Он покраснел и опять зажмурился.

ТЕПЕРЬ ОН ЛЕЖАЛ одетый в халат. Тело горело расприятно, везде ненавязчиво пощипывая. Женщины, раскинувшись на ковре, беседовали негромко.

– Так-то лучше? – спросила толстуха. – А хочешь ещё лучше?

И перцовки ему протянула, и той же рукой – огурчик. Он приподнялся, выпил до дна, отвалился, захрумкал солёненьким. Не так уж плохо жизнь его складывалась, а когда он прикончил огурчик, жизнь сложилась великолепно. Пружинисто сделав сидячую позу, орлом огляделся, хоть был без очков.

– Так что с тем хахалем? – знать хотел, как незнакомый бодряк на улице бурлящим голосом знать желает, хороша ли твоя жизнь.

– С антрацитом? – взметнулась толстуха. – А ему повезло меньше. Значительно меньше, чем тебе. Он, оказалось, исчез не в Сахару, а на лоджию, помочиться. Там лежал снег, и он на нем выразил обуревавшие его чувства. Я сначала не поняла, когда обнаружила жёлтую вязь, что именно он выразил, но, сконцентрировавшись, разобрала своё имя на суахили без последних полутора букв, – видать, не хватило ему желтил. Анализ мочи подтвердил, что его. Там же, в сторонке, снег был обрыган, – спасибо, над именем не надругался. Рвоту исследовали. Оказалось, точь-в-точь как рвота на том диване, – ага, на котором ты в данный момент похож на близорукого орла, обронившего в пропасть очки. Так вот: облегчившись, как только можно, – там ещё были испражнения, анализ которых окончательно расставил все точки над “и”, – так всесторонне облегчившись, решил антрацит мой освежиться на крутом московском морозе. Гулял по лоджии, как ты гулял, заблудился, присел отдохнуть, вздремнул, а проснуться уже не сумел. Его я обнаружила через неделю; гляжу, сидит у стены кто-то; приблизилась, – батюшки, мой антрацит, оброс инеем и сосульками.
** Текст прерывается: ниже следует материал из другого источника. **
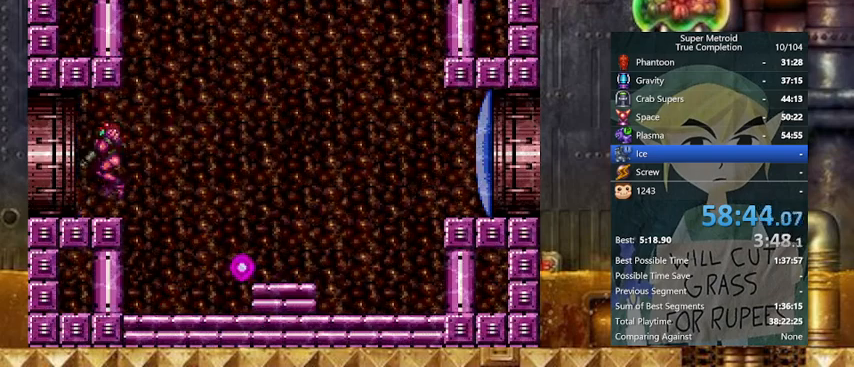
{"buttons": ["Y", "DPAD_LEFT"], "events": [[33, "DPAD_DOWN", "up"], [133, "L1", "up"]]}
– Весело! – выкрикнул Левон.

– А всё потому, – заключила толстуха, – что тоже отталкивался от четвёрки, хотя мой этаж – бесконечноугольный.
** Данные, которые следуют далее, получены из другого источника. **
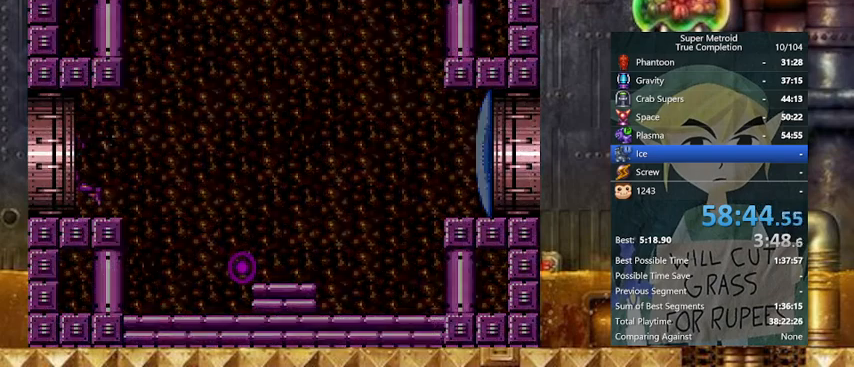
{"buttons": ["Y", "DPAD_LEFT"], "events": []}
– Вот оно что! Бесконечноугольный.

– Единственный в Москве. По моему проекту.

– А почему совсем без окон?

– Потому что меня влечёт глубина, а не бессмысленные поверхности. Что из окон-то? Мутное небо. Ну, голубое порой, – так что? Мокрый или сухой асфальт. Мусор. Листья. Или безлистие. Ободранные крыши. Фигурки пешеходов. Или собак. Или машин. Стоят или движутся. Тьфу!

– И вы одна весь этаж занимаете?

– Владею.
– Сколько же комнат?

– Не считала.

Пытаясь представить несосчитанное, он узрел анфиладу комнат, напоминавшую Эрмитаж. Под одной громадной картиной с тоннами художественного мяса задирал головку интеллигент, и в руке он держал… ПОРТФЕЛЬ!

Слез с дивана и потянулся. Якобы, шея затекла, стал сложно её упражнять. Уловка нехитрая, но помогла поглядеть в разные стороны. Вокруг, однако, была неотчётливость, в которой мелочи, как портфель, были абсолютно неразличимы.

– Да вон, в кармане, – кивнула толстуха.

Он охлопал карманы халата, в верхнем левом твердело очками, он нацепил и привлёкся вниманием к неким лохмотьям на верёвочке, протянутой над камином. Резво прошёл к ним, и – да, его рукопись. Висела, как тряпки нищей старухи. Как стая летучих мышей. Как дрянь.
Вдруг получил шлепок по ноге. Вниз поглядел, там стакан перцовки, огурчик на блюдце, ладонь подносом, а сама толстуха, облокотясь, в позе незаконченного ползка. Механически выпил он и сжевал, она отползла, а он вернулся, сел и глядел, филин в очках.

– Гэй, гэй, гэй! – вскричала толстуха. – Кого тут казнят? Что за вид? А ну-ка!
Ловким толчком его опрокинув, затормошила, защекотала, шутливо потыкалась в интимности, и так продолжала, пока с ним не стрясся припадок истерического хохота.

– Плюнь, говорю, на бумажки. Начхай! Они отрыжка людской суеты. Что ль, убиваться из-за отрыжки? Они как листья. Учись у деревьев. Эн, как иное обрастает, еле дышит, скрипит от натуги, а осень подступит, и сбросит все. Безжалостно. До листочка. И что? Умирает? Или страдает? Фига с два! Стоит, подбоченясь. Поскольку главное – ствол и ветви, которые личность собой представляют. А листья – обуза накопления, груда бестолковых мелочей. А то и с платьем их можно сравнить, для весенне-летнего развлечения, которое скоро приедается, стареет, дырявится, линяет. Ты погляди на себя сейчас. Весь в бумажках своих, как в струпьях.

Брезгливо встряхнулась и добавила:

– Но понимаю: без суеты человеку нечего делать в жизни.